WORK REQUIRED
What you return must be the lines of the data that hold the word "provide".

INFORMATION GIVEN

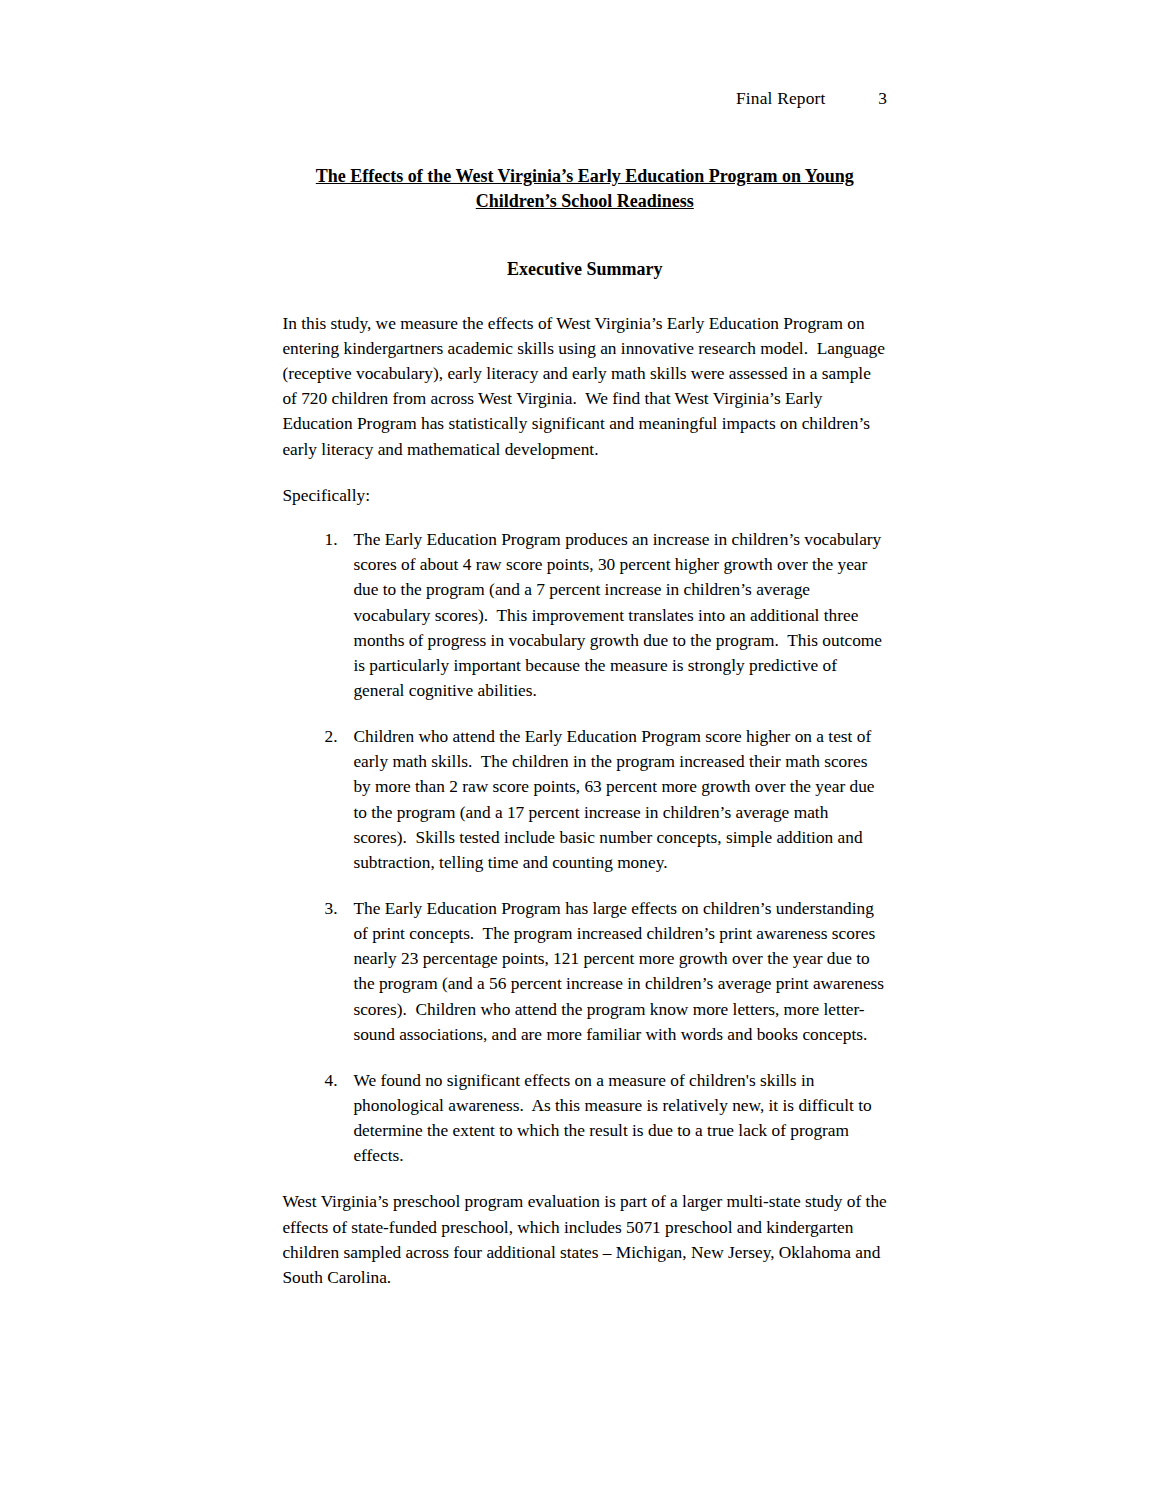Final Report3
The Effects of the West Virginia’s Early Education Program on Young Children’s School Readiness
Executive Summary
In this study, we measure the effects of West Virginia’s Early Education Program on entering kindergartners academic skills using an innovative research model. Language (receptive vocabulary), early literacy and early math skills were assessed in a sample of 720 children from across West Virginia. We find that West Virginia’s Early Education Program has statistically significant and meaningful impacts on children’s early literacy and mathematical development.
Specifically:
The Early Education Program produces an increase in children’s vocabulary scores of about 4 raw score points, 30 percent higher growth over the year due to the program (and a 7 percent increase in children’s average vocabulary scores). This improvement translates into an additional three months of progress in vocabulary growth due to the program. This outcome is particularly important because the measure is strongly predictive of general cognitive abilities.
Children who attend the Early Education Program score higher on a test of early math skills. The children in the program increased their math scores by more than 2 raw score points, 63 percent more growth over the year due to the program (and a 17 percent increase in children’s average math scores). Skills tested include basic number concepts, simple addition and subtraction, telling time and counting money.
The Early Education Program has large effects on children’s understanding of print concepts. The program increased children’s print awareness scores nearly 23 percentage points, 121 percent more growth over the year due to the program (and a 56 percent increase in children’s average print awareness scores). Children who attend the program know more letters, more letter-sound associations, and are more familiar with words and books concepts.
We found no significant effects on a measure of children's skills in phonological awareness. As this measure is relatively new, it is difficult to determine the extent to which the result is due to a true lack of program effects.
West Virginia’s preschool program evaluation is part of a larger multi-state study of the effects of state-funded preschool, which includes 5071 preschool and kindergarten children sampled across four additional states – Michigan, New Jersey, Oklahoma and South Carolina.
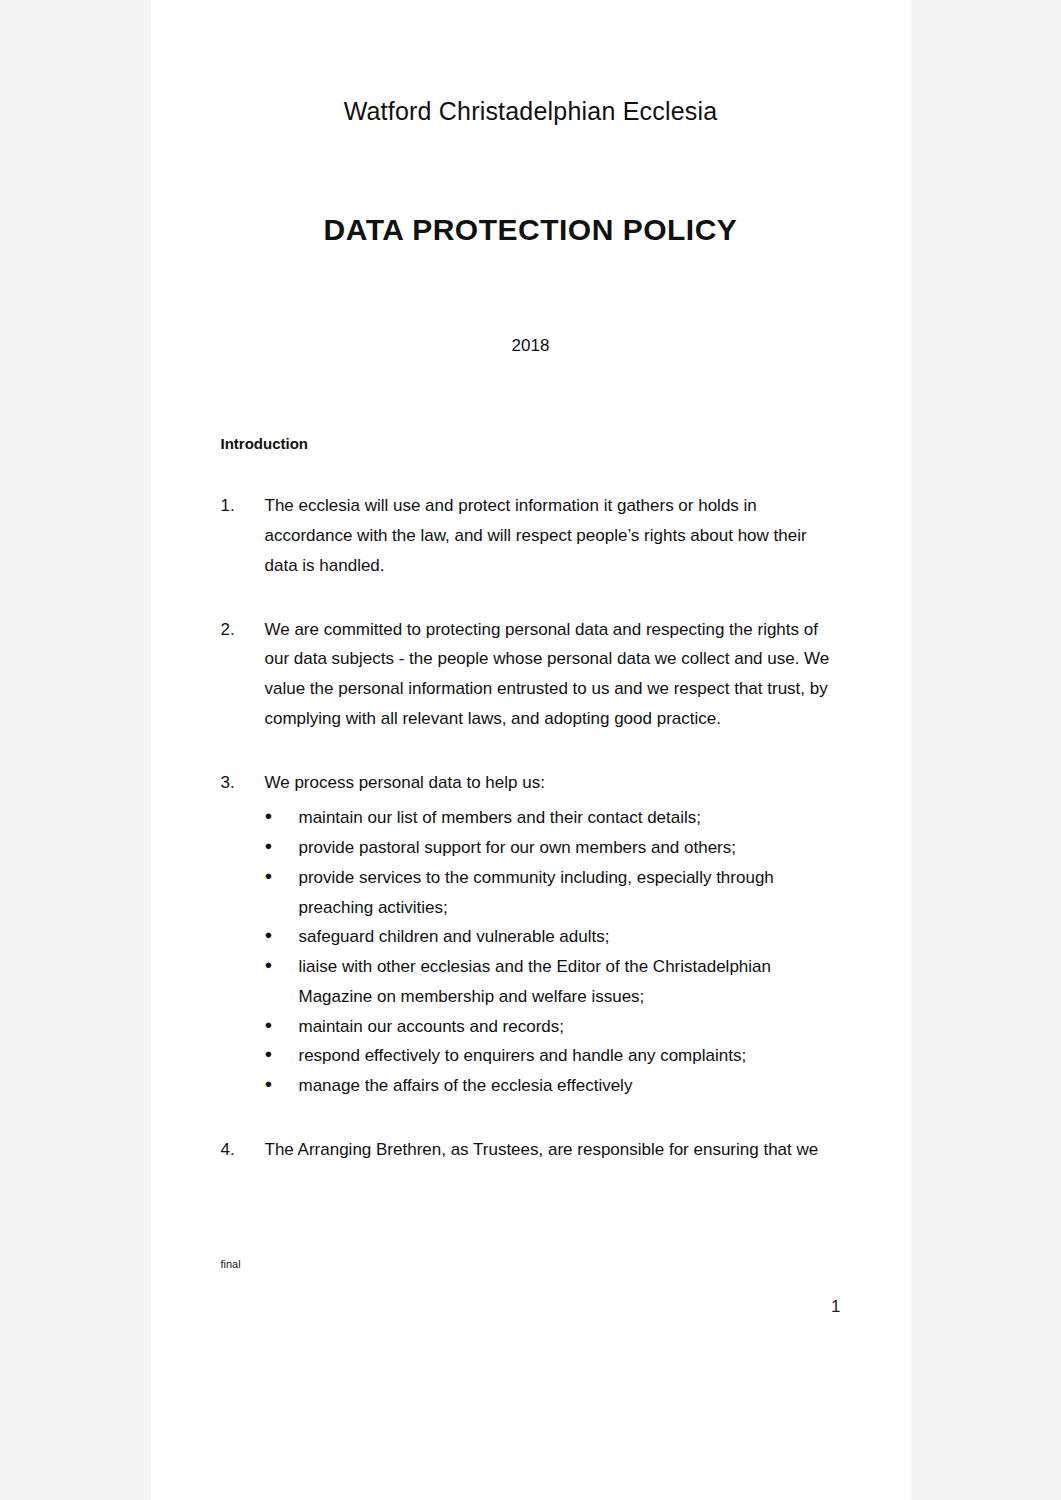Watford Christadelphian Ecclesia
DATA PROTECTION POLICY
2018
Introduction
1. The ecclesia will use and protect information it gathers or holds in accordance with the law, and will respect people’s rights about how their data is handled.
2. We are committed to protecting personal data and respecting the rights of our data subjects - the people whose personal data we collect and use. We value the personal information entrusted to us and we respect that trust, by complying with all relevant laws, and adopting good practice.
3. We process personal data to help us:
maintain our list of members and their contact details;
provide pastoral support for our own members and others;
provide services to the community including, especially through preaching activities;
safeguard children and vulnerable adults;
liaise with other ecclesias and the Editor of the Christadelphian Magazine on membership and welfare issues;
maintain our accounts and records;
respond effectively to enquirers and handle any complaints;
manage the affairs of the ecclesia effectively
4. The Arranging Brethren, as Trustees, are responsible for ensuring that we
final
1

EXERCISE RESULT
provide pastoral support for our own members and others;
provide services to the community including, especially through preaching activities;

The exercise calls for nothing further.